I’m in 2 minds about writing this. There’s always delete though so I’ll see how I go.’Depression is depressing’ bit bloody obvious that. It’s how I’ve felt all day. I am so depressed of being…depressed.
Today has been one of those difficult depression days: the weather is beautiful; I’m off work; I’m healthy; I have my beautiful family around me. See? Told you. Nightmare. Ok I’ll explain. I am *so* fortunate and yet ‘this’?! This darkness. This weight. This despair.

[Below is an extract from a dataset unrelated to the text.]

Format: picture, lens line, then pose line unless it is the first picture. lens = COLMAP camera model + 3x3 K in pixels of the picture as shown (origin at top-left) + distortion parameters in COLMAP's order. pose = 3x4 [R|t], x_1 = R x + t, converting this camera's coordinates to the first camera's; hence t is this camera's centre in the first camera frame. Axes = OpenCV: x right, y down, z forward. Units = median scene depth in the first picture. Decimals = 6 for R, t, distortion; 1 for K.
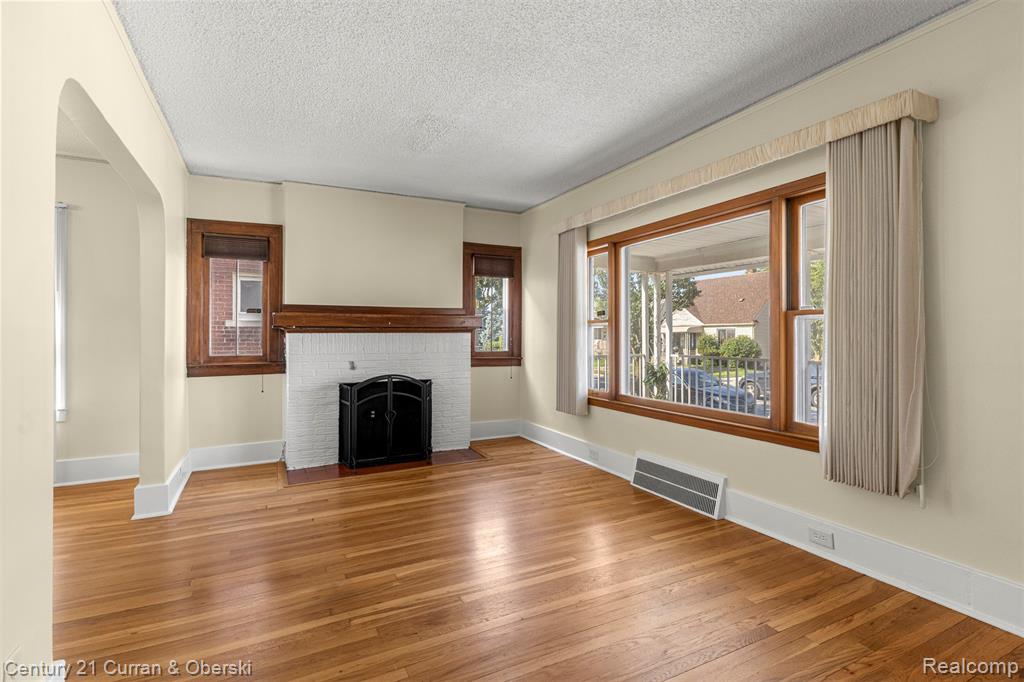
lens RADIAL K [[493.0, 0, 507.9], [0, 493.0, 335.7], [0, 0, 1]] dist [0.004363, -0.002380]
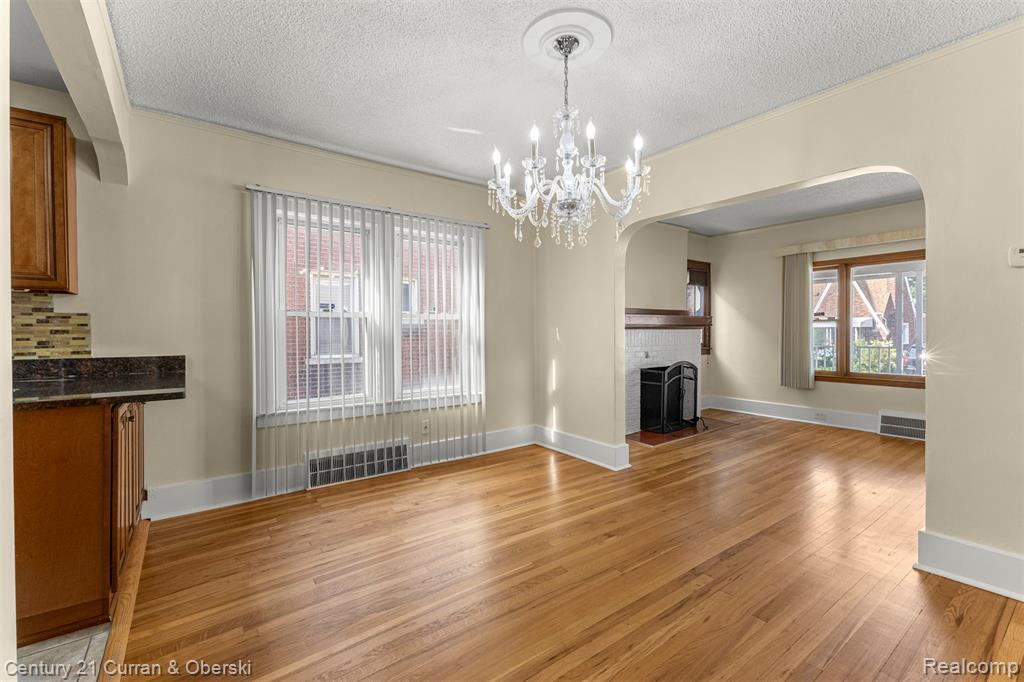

It’s a strange thing. Do you remember Roy Castle getting lung cancer? It was outrageous! The man never smoked a day in his life! It was deemed all the crueller because there was no reason for the cancer. Yet, here there remain, plenty of smokers walking about cancer free. Right, I don’t wish cancer on anyone smoker or otherwise. It just struck me as another significant difference between mental and physical health. When you have depression despite having it good no one is outraged on your behalf. In fact, quite the opposite. How the hell can you be depressed you have it so good?! Imagine if we reacted the same to physical illness. What right do you have to have a heart attack? You exercise, eat well, don’t smoke – what on earth has your heart got to be having heart attacks over? Are you sure it’s not just indigestion? Ludicrous innit?
But back to me…
So all day I’ve been snappy and sullen cos why not take it out on the innocent people you love? I despise myself and that makes it worse. My husband acts like I’m useless. I’m not useless! I am depressed. Stop guessing what will help and talk about it. I have tried talking about it but it is frightening to him. He is terrified and so smothers me thinking it’ll help.

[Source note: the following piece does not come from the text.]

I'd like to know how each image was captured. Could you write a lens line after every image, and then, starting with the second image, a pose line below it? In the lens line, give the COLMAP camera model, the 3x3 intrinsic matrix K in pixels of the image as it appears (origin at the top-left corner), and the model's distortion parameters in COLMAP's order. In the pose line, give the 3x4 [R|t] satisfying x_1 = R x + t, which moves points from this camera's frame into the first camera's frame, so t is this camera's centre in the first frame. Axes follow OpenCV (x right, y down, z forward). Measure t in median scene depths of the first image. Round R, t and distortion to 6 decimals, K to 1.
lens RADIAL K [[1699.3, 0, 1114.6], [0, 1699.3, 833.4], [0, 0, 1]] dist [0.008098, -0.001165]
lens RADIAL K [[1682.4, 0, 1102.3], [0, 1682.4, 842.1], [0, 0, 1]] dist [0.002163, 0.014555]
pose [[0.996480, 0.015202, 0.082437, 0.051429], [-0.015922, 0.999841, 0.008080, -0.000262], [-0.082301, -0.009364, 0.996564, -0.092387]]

I have felt like I wanted to cry all day but I can’t. Is that the medication? Someone will know because, let’s face it, everyone is depressed. It is everywhere and people are struggling through incredibly difficult situations whilst I sit and bellyache about…well, what exactly?
I found out yesterday (by luck/Google/research) that in my original IAPT assessment I scored as severe depression and severe anxiety and should be assessed for other conditions because of these high scores. Well, that ain’t ever happening because I won’t try and kill myself. Don’t get me wrong, I think about it. All. The. Fucking. Time. My wrists itch telling me to soothe them with a knife but I know this is pointless as it’s actually a really crappy suicide method (more research). I dabbled in a bit of reckless driving tonight. Nothing out of control but just enough that if ‘something’ had happened then I would’ve come off the road. Don’t worry the road was really quiet and I didn’t want to cause an accident that hurt other people. It was just an exercise is pushing the boundaries.

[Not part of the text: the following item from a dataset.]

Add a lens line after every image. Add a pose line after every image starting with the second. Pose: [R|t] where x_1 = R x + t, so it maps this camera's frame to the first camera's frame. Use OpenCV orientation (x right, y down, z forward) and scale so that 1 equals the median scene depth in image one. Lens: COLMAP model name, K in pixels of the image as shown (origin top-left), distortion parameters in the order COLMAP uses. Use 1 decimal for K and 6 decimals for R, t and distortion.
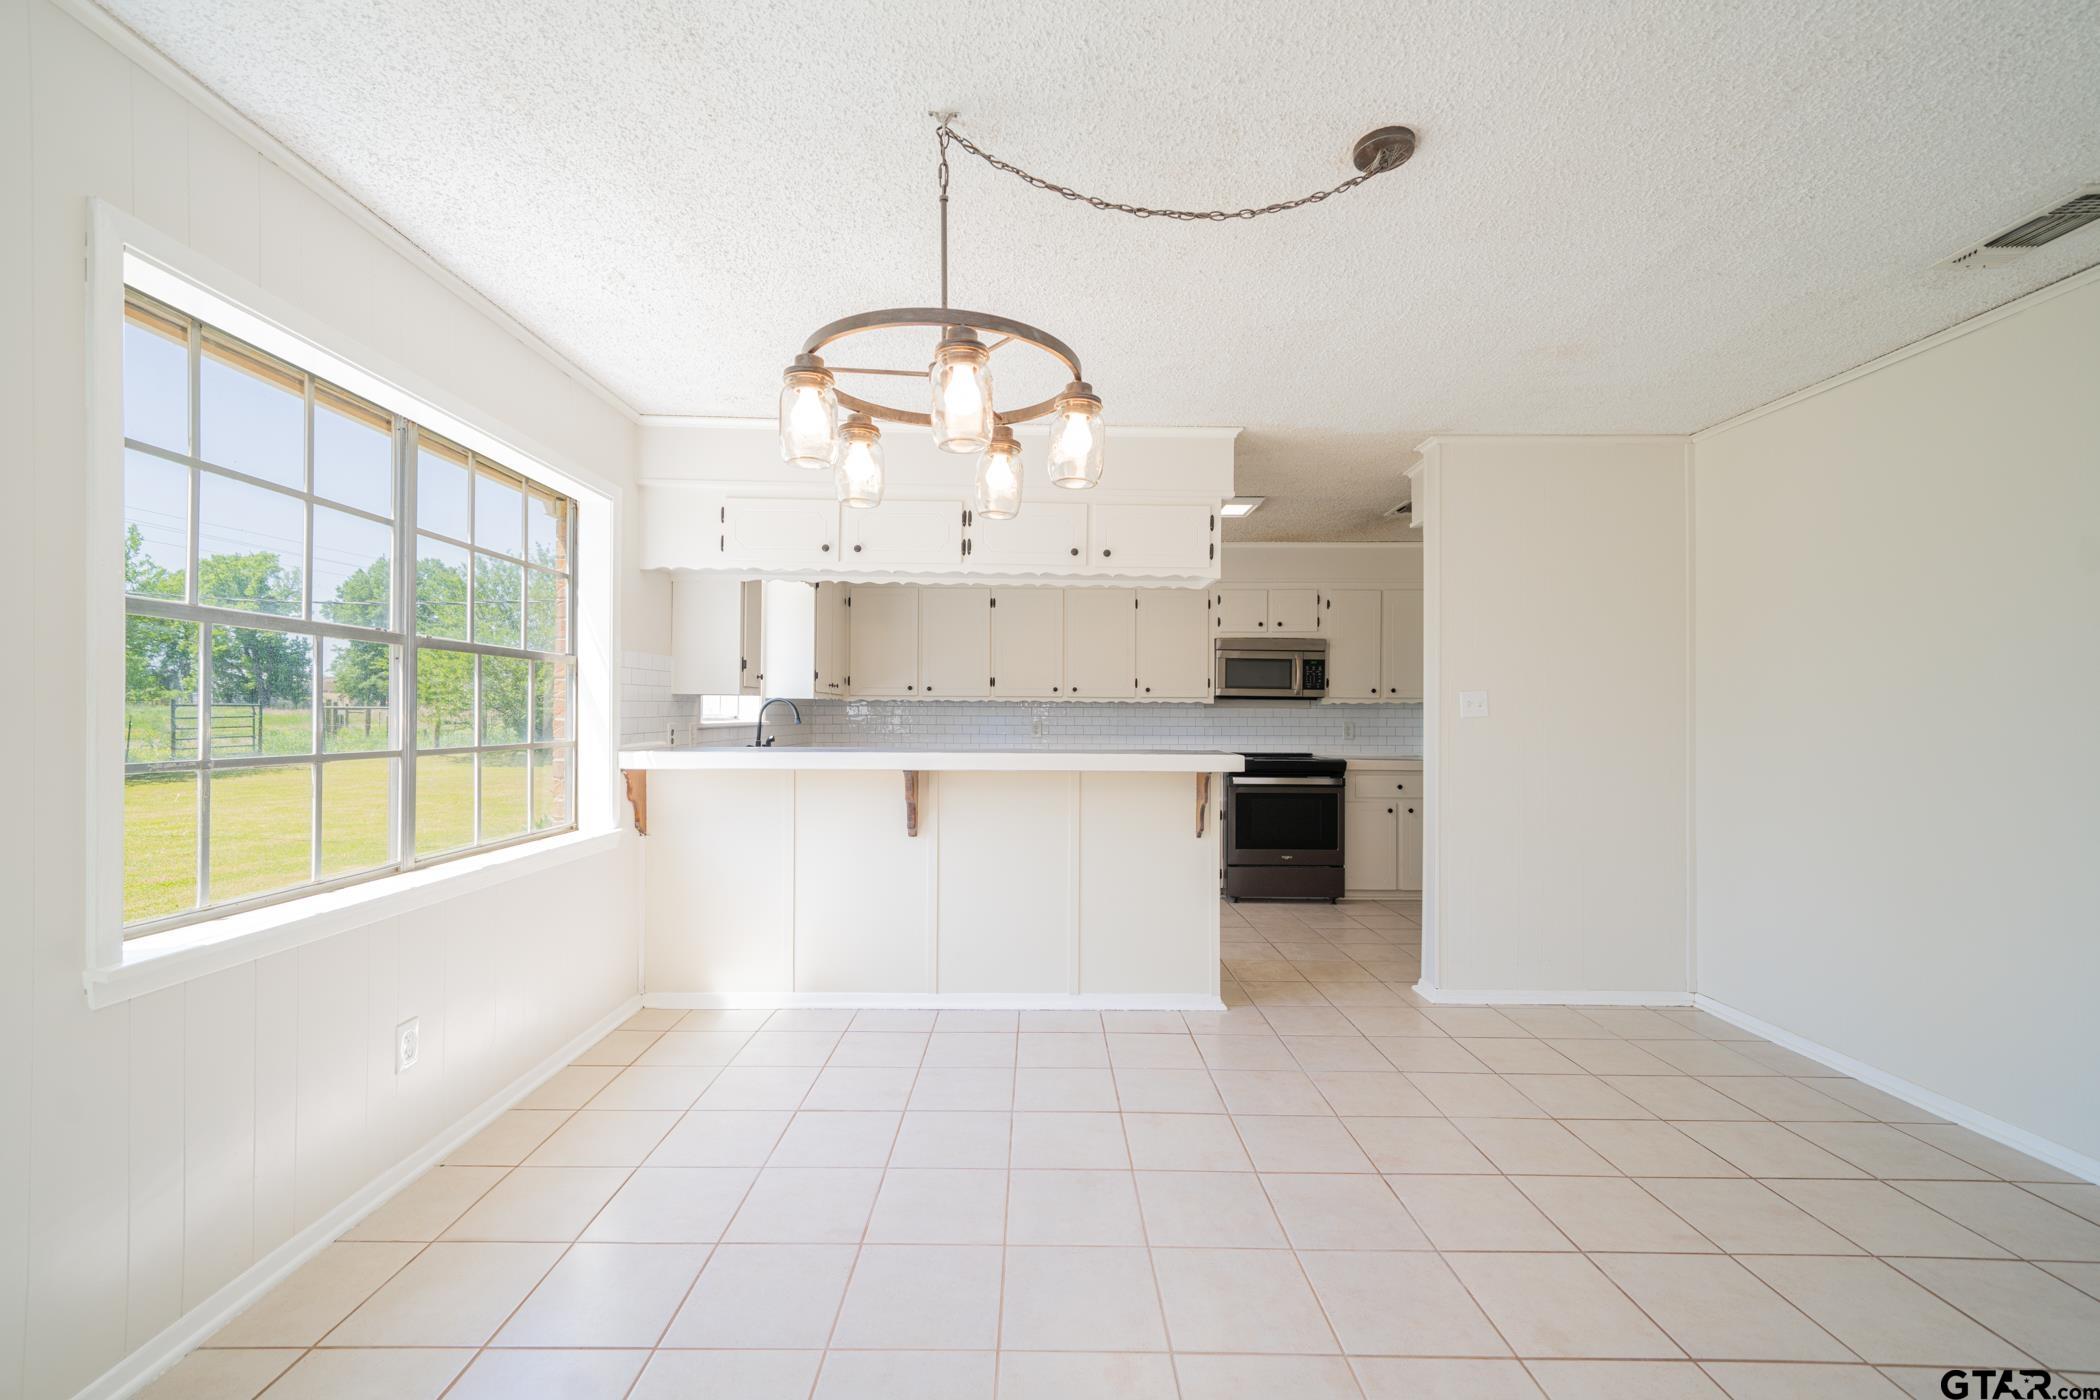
lens RADIAL K [[859.6, 0, 1048.5], [0, 859.6, 706.3], [0, 0, 1]] dist [0.001351, 0.000028]
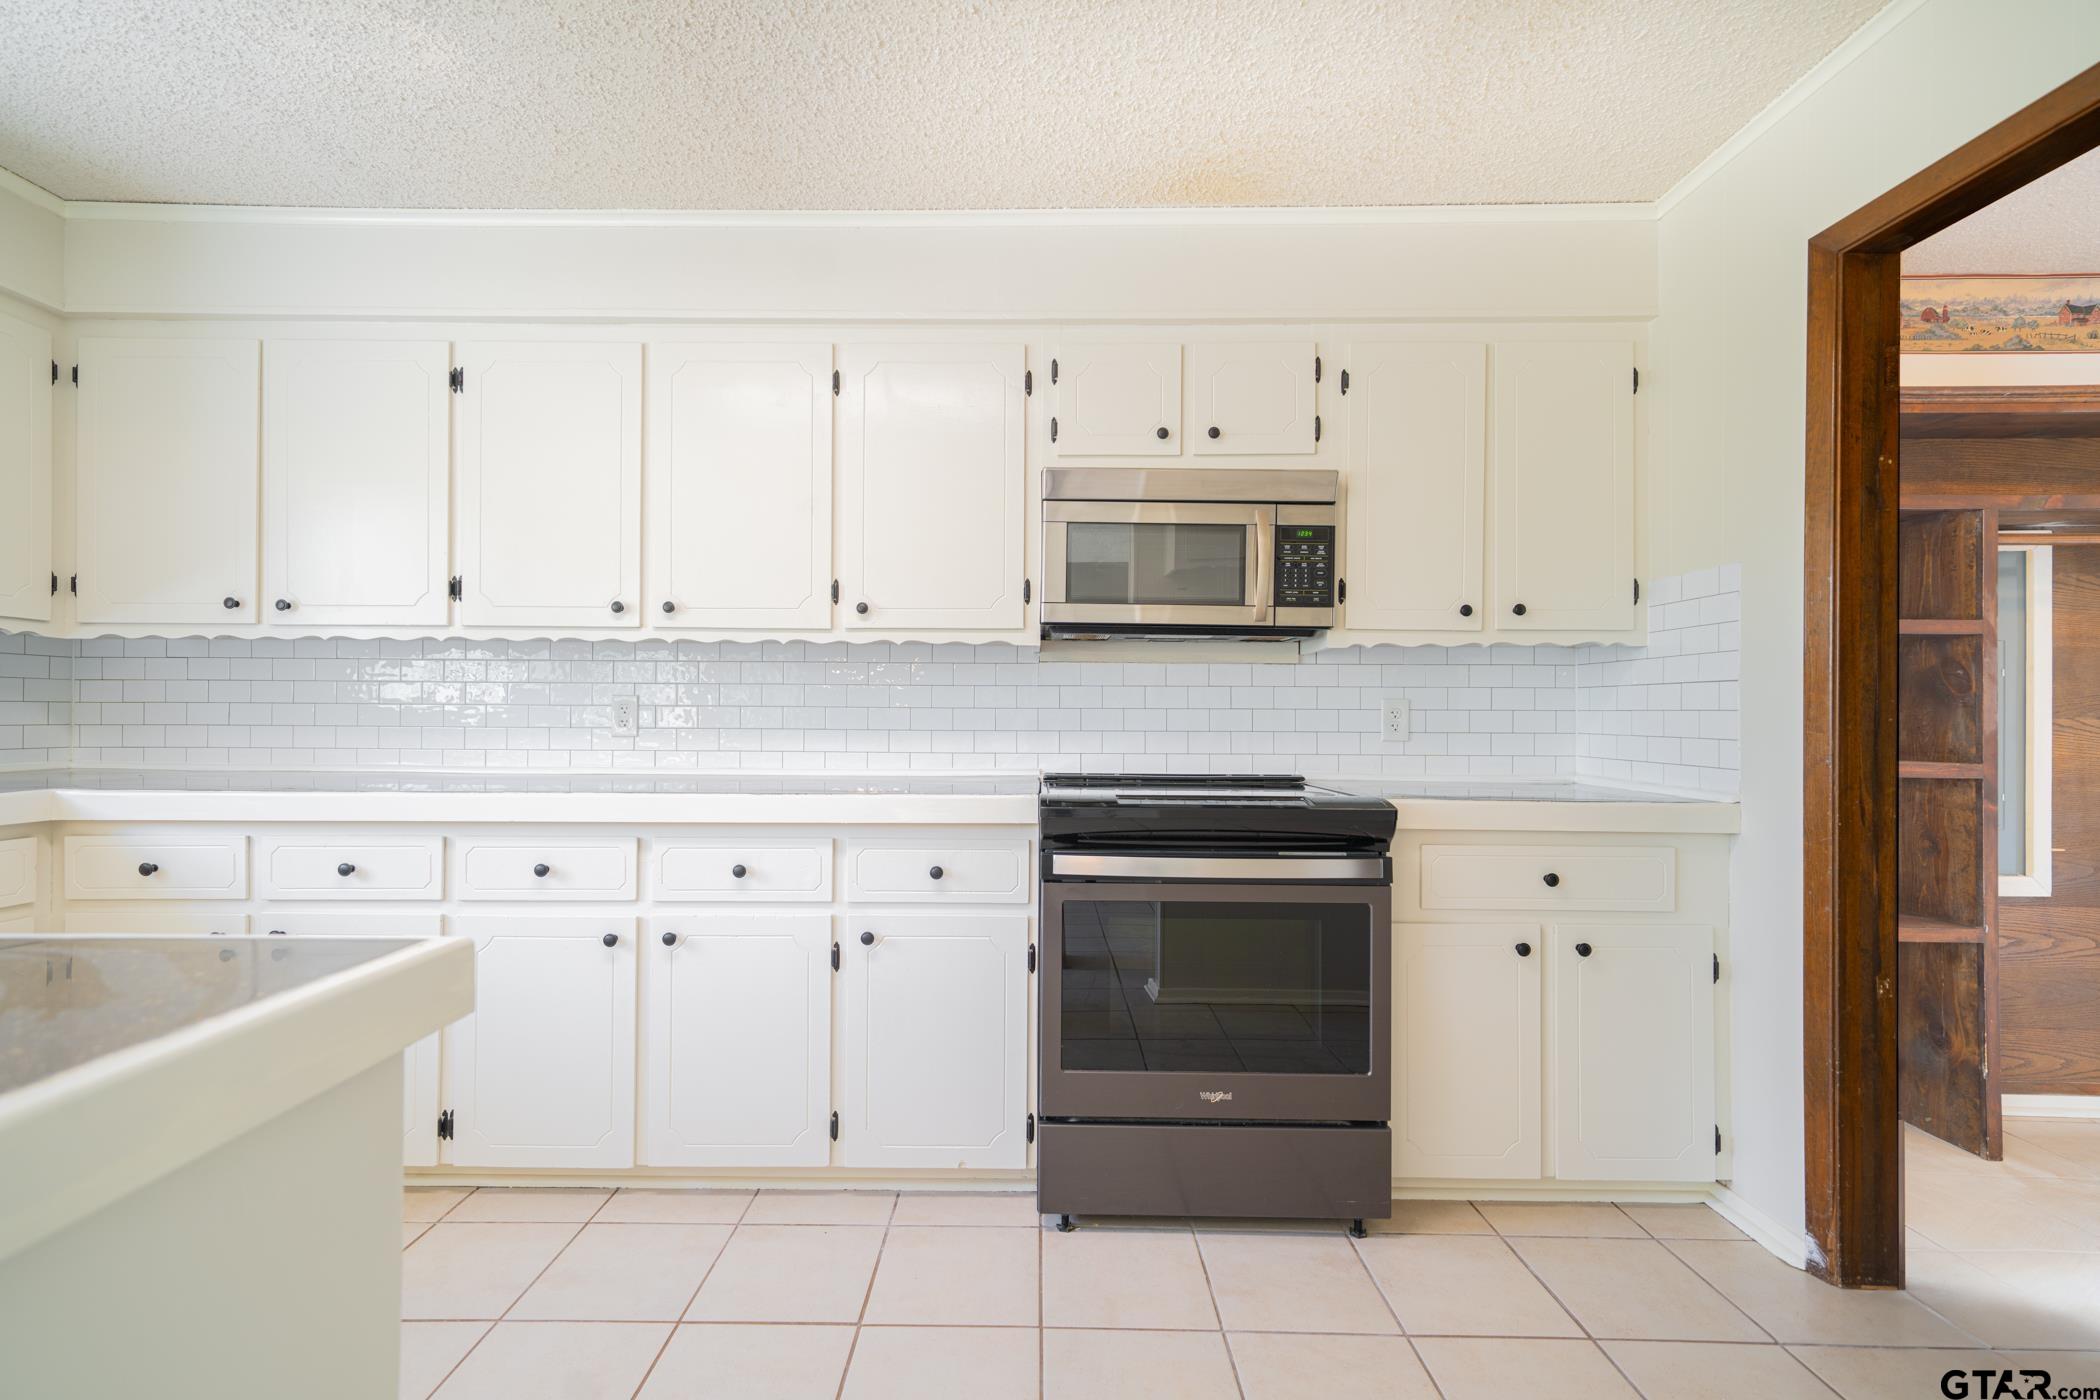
lens RADIAL K [[925.0, 0, 1048.6], [0, 925.0, 699.9], [0, 0, 1]] dist [-0.002987, -0.000083]
pose [[0.999994, 0.000626, -0.003425, 0.197909], [-0.000639, 0.999992, -0.003833, 0.022214], [0.003422, 0.003836, 0.999987, 0.596242]]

I push the boundaries because I feel invisible. Everyone is sick. Everyone has problems. I’m not urgent or even important or…even, I dunno, noteworthy? I’m just here. Soaking up the oxygen. Caring fatigue sets in. Still depressed are you? Hmmm bit bored of that now.
Was there a point to this? I don’t know. Probably not.
But, you cannot disagree, depression is depressing. And there’s always delete.